At the beginning of the year, the colors "blue 15" and "green 7" were banned in the EU. But there is a transition period: the industry now has two years to look for alternatives before the ban comes into effect. Around 1,400 tattoo artists would be affected in Austria. And many customers would also have to forego popular styles and motifs. According to a survey, around 24 percent of all Austrians are tattooed.
The reason for the excitement? The two colors are said to be carcinogenic. The pigments enter the bloodstream through the tattoos and are suspected of causing bladder cancer. For this reason, the two pigments have not been used in hair dyes for a long time.
"200 tattoo inks are affected by the ban."
The European Chemicals Agency ECHA points out a potential health hazard: "We don't want to ban tattoos, we want to make them safer," it says on the website. The agency was commissioned by the EU Commission to examine the substances. After all, there is little data available and there are major health concerns. According to the ECHA, more than 4,000 substances have been discovered that could harm customers' health. But what is the study situation like? After all, the colors have been in use for years.
Blue & Green - Really Harmful?
The German Federal Institute for Risk Assessment refers to a "comparatively low toxicity". Even if the data is not "complete", the chemical dyes that are injected are not the healthiest for the body - that much is certain. "There is a connection between the colors and cancer, but the substances are not necessarily the cause of the disease," explains Paul Sevelda, President of the Austrian Cancer Aid. The suspicion arose from experiments with cell cultures - there is no clear evidence in humans, according to the expert.
He expresses major concerns about red pigments: "The iron contained in them can heat up during MRI examinations," says Sevelda. "The color is not dangerous per se. But in diagnostics it can be problematic under certain circumstances." Why is there a ban on suspected cases? "You always have to consider the proportionality. Tattoos are not essential. The tolerance limit for dangerous substances must therefore be kept low."

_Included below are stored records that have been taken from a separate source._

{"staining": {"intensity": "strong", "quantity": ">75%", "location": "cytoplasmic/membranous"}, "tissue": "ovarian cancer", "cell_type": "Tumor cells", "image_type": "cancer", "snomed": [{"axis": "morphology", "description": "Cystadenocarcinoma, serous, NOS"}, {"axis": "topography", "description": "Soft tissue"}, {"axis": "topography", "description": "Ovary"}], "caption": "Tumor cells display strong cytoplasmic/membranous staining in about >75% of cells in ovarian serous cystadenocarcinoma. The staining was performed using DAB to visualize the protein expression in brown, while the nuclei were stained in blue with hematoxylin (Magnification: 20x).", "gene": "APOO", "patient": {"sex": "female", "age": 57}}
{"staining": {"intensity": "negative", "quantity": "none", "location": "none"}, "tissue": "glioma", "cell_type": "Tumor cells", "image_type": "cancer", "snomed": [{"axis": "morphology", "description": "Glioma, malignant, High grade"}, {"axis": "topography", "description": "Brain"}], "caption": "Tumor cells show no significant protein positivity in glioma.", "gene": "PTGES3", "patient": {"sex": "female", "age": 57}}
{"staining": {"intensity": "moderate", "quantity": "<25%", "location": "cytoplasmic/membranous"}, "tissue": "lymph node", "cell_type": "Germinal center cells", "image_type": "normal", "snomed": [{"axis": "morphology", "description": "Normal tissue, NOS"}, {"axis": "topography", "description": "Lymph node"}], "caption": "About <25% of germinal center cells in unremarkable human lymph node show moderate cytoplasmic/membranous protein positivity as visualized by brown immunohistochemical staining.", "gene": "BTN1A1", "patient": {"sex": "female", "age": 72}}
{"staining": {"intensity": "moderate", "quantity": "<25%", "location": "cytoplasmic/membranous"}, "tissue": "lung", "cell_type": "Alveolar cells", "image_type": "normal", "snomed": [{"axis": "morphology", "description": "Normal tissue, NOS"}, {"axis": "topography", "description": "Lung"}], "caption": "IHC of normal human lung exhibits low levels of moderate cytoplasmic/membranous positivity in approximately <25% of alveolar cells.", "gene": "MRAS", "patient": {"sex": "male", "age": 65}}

The tattoo scene is resisting
The industry shaken by the Corona crisis is now facing a major challenge. About 60 percent of all tattoo inks are affected by the regulation. The ban comes close to threatening the existence of many artists - especially for those who are known for their colorful motifs, says Sofian Meherzi from the Opus Magnum tattoo studio in Vienna: "Our 'Fineline' and 'Black and Gray' artists are only marginally affected, but with colored human and animal portraits as well as with the 'watercolor' style a ban would be an unthinkable cut."
Rumors about a possible end for the colors had been around for a long time. But then it hit the industry all of a sudden. "It would be better to work out a solution with the industry in good time," said Meherzi. "We would have hoped that there would already be alternative products."
Erich Mähnert, co-initiator of a petition against the EU regulation goes even further and even warns against loss of control: "Customers are pushed to other EU countries or - worse - to a botch who then orders the desired colors from China on eBay" the tattooist told the press. It is still unclear where the industry could get the new pigments. In any case, the black market could boom after this ban.
Perhaps the law will be overturned before the start-up. The petition is also supported by politicians: EU mandate Alexander Bernhuber (EPP) speaks out against the new provision: "This endangers the business of hardworking people without the Commission clearly stating which colors are safe."